郭景裕瞬间失语,所有的决绝都被这句苦衷击碎。他清楚奶奶的身体状况,清楚这是刘佳旺唯一的底线,也是两人永远无法挣脱的牢笼。
无尽的为难与酸涩席卷了两人,前路茫茫,进退两难。他们深爱彼此,却只能藏于暗处,明明心意相通,却要被迫忍受分离、被迫看着对方奔赴别人的人生。
郭景裕再也绷不住心底翻涌的委屈与酸涩,所有故作的从容、懂事尽数崩塌,他伸手牢牢抱住了刘佳旺
刘佳旺抬手死死回抱住他,连日来紧绷的神经、强撑的伪装彻底碎裂。

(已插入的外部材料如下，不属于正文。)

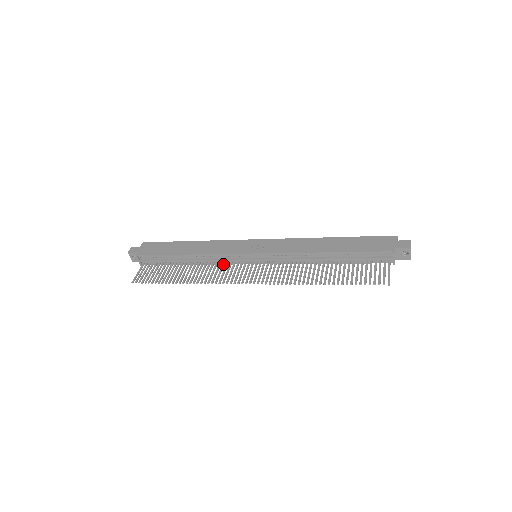
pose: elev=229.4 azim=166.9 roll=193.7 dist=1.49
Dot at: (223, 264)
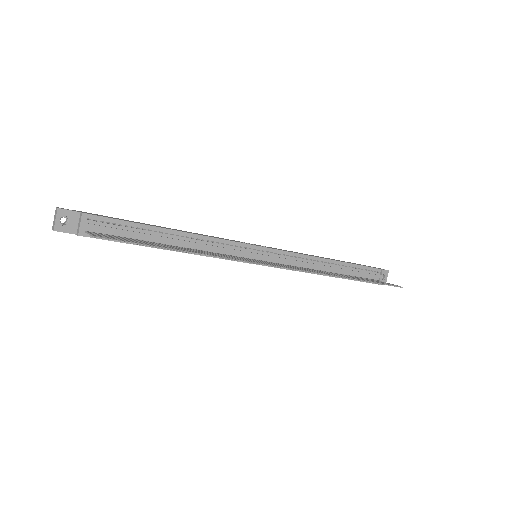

一整晚在主卧的窒息煎熬、面对母亲训斥的无力、对莫语茉的愧疚、对世俗规矩的妥协,所有积压的情绪轰然爆发。
他将下巴抵在郭景裕的肩窝,呼吸带着细碎的沉颤,只有在这个无人知晓的拥抱里,他才不用扮演失职的丈夫、叛逆的儿子,只做最真实的自己。
一想到往后夜夜都要被迫回归主卧、被迫和彼此疏离、被迫看着对方忍受独处的落寞,心口便密密麻麻地疼。他们明明深爱彼此、心意紧扣,却只能藏于暗处偷欢,连光明正大相守的资格都没有。
“我真的快熬不住了。”郭景裕埋在他肩头,嗓音压得极低,带着隐忍的哽咽,细碎的气音尽数闷在衣物里,“只要想到以后你每个晚上都要回去陪另一个女人,我每一秒都难受,我觉得我快要死掉了。”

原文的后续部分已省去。